The later edition can still perform the needed checks (since the config cannot be trusted since the user can just have replaced the /config/config.boot file) but without the current massive overhead of start python, do stuff, stop python, next line, start python, do stuff, stop python repeat.

That’s because there are different checks happening at different times; some when a set command is sent, and different checks when a commit is initiated. One could argue that mitigating an error when someone defines a configuration with set is more desirable than doing all the checking at the end and outputting potentially many errors.

The current scripting environment is essentially just the same as copying/pasting all the commands in a SSH session.

I get that you want to check this when typing the line in config-mode.

But why also do this when the config is commited or loaded during boot?

Its just wrong that it should take 10 minutes or more for a VyOS to boot just because it got a few hundred static routes configured along with some firewall rules.

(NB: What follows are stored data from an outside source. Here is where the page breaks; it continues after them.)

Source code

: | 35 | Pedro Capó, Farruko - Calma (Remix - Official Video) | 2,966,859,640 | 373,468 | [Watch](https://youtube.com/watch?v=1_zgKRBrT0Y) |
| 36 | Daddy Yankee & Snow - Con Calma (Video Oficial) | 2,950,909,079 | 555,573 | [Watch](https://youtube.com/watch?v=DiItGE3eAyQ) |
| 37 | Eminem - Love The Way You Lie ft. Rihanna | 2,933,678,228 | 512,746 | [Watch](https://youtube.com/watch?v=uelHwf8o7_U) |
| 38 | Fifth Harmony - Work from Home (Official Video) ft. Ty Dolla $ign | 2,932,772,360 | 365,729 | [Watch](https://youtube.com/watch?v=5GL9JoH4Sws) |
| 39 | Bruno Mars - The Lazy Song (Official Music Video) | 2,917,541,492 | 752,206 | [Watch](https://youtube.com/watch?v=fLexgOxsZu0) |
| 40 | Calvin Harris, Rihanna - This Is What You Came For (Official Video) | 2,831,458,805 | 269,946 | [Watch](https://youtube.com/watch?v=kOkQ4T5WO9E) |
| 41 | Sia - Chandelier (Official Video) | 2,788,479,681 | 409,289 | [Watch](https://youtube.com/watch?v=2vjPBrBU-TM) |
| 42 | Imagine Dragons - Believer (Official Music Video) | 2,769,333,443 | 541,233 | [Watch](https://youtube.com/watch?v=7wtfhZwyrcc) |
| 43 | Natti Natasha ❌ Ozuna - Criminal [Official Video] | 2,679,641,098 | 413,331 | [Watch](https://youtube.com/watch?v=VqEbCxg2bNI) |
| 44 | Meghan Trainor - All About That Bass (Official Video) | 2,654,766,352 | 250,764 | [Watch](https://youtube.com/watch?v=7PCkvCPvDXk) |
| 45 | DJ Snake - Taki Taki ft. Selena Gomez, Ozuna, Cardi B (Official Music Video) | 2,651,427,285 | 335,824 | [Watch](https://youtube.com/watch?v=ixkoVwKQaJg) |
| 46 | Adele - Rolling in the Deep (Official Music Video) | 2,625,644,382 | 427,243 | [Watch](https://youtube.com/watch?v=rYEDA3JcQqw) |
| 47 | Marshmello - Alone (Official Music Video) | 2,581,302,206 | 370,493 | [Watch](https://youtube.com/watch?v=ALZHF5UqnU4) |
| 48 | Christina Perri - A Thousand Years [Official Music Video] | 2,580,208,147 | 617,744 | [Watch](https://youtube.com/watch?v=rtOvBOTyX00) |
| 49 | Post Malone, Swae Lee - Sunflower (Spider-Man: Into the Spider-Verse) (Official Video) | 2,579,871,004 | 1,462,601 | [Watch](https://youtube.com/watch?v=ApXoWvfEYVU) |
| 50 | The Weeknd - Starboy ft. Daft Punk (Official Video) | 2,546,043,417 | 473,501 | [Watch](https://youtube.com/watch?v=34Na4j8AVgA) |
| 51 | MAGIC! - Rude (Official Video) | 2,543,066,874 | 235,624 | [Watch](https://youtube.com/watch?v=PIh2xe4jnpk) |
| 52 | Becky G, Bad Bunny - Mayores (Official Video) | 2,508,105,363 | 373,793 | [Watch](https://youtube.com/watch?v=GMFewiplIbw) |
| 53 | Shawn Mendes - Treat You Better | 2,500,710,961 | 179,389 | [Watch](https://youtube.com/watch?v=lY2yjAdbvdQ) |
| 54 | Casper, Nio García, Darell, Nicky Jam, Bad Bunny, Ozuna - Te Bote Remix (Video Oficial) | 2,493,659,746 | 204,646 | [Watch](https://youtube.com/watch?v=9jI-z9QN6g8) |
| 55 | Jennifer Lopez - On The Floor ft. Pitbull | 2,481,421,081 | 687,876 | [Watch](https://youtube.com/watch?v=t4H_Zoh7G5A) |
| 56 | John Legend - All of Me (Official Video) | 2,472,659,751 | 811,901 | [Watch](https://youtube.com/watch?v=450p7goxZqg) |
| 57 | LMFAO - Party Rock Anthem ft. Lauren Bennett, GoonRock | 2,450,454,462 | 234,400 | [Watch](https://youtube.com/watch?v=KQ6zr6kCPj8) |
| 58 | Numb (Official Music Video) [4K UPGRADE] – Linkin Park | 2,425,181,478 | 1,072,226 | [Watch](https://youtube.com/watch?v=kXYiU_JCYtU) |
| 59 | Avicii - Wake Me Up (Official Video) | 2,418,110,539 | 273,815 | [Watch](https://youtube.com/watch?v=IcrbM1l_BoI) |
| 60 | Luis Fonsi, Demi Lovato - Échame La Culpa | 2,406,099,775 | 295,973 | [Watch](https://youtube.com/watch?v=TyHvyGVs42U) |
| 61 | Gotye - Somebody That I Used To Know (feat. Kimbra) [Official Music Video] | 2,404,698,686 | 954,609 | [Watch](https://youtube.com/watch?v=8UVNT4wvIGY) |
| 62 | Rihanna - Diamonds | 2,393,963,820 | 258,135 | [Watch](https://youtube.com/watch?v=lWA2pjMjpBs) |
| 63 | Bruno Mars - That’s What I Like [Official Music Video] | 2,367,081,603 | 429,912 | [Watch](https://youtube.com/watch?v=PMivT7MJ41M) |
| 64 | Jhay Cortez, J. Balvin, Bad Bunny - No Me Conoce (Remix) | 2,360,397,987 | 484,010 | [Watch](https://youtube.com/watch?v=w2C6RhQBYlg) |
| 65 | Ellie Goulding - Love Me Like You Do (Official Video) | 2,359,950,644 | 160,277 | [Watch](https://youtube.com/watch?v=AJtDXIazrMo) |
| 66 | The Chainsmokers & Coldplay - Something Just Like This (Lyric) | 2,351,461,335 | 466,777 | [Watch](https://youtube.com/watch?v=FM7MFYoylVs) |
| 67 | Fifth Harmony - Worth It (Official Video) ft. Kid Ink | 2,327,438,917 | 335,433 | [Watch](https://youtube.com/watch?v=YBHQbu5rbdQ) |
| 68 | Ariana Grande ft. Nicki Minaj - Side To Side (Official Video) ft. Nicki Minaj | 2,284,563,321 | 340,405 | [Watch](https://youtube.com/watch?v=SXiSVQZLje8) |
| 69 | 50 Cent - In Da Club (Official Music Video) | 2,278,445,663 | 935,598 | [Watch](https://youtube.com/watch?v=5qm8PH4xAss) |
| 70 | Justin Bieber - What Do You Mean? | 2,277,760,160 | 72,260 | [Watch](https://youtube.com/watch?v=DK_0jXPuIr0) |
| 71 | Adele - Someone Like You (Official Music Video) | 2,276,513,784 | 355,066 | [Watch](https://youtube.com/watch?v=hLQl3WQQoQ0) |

Exactly, if the config has been validated previously, then during boot time, it should simply go up in the same state as it was previosuly, saving a lot of processing time.

Because there are different types of checks happening, not the exact same checks both at set and commit. Checks at set are mostly format related, like did you put in something in the format of a MAC address or is there a random J in there that doesn’t belong? Is that hex key 128bits, or did you only put in 120?

As you already pointed out the config.boot could be modified before the system is powered on so it still needs some validation on startup.

I’m not saying there’s no room for improvement, but you’re unfairly comparing a large wrapper written in Python to a native application written in (likely optimized) C. You’re further comparing commands typed, which not only are being validated, but text is then being sent to the screen (even without errors you’ll get the prompt of where you are in the config tree). This all takes processing time, and added together it does result in some lag compared to a C application that is loading and validating a text file/input with no output to the screen until the end.

If you have a better way to handle this, by all means submit a PR with the appropriate changes. The team is great to work with.

Well a basic sha/md5 validation, wouldn’t be enough to ensure it remains as it was before rebooting ? This way, saving much of the startup time ?

Where would that hash be stored? What’s to stop someone from just changing the hash? Or changing the config and updating the hash?

Do you agree with me, that if someone does that in purpose, that then its his responsibility if anything goes wrong in the process ? A sane user, like you and me, wouldn’t do it for sure. :wink:

But if I were a malicious actor that gained access to your system I could cause a lot of havoc just by changing a hash, no?

I’ve yet to be not surprised by some actions taken by users and administrators alike.

I don’t disagree that load time is a valid criticism. I just don’t think the solution is as simple as many may think.

If you gained access to the system, then you’ve answered yourself, period. You don’t even have to matter about what could be done, as if you have access, then that’s about it. :wink:

Could be for example solved by having a 2nd config called I dunno, “config.verified” or “config.cached” that has a cryptographically signed hash at bottom to verify that the content of this file hasnt been easily modified by accident by the admin so then the prechecks for EVERY line back and forth doesnt have to be done (since it already was done once).

This way we would avoid the scenario of an admin uploading a custom config which might contains errors.

And regarding creating PR’s, thanks - I have already created several for the past months.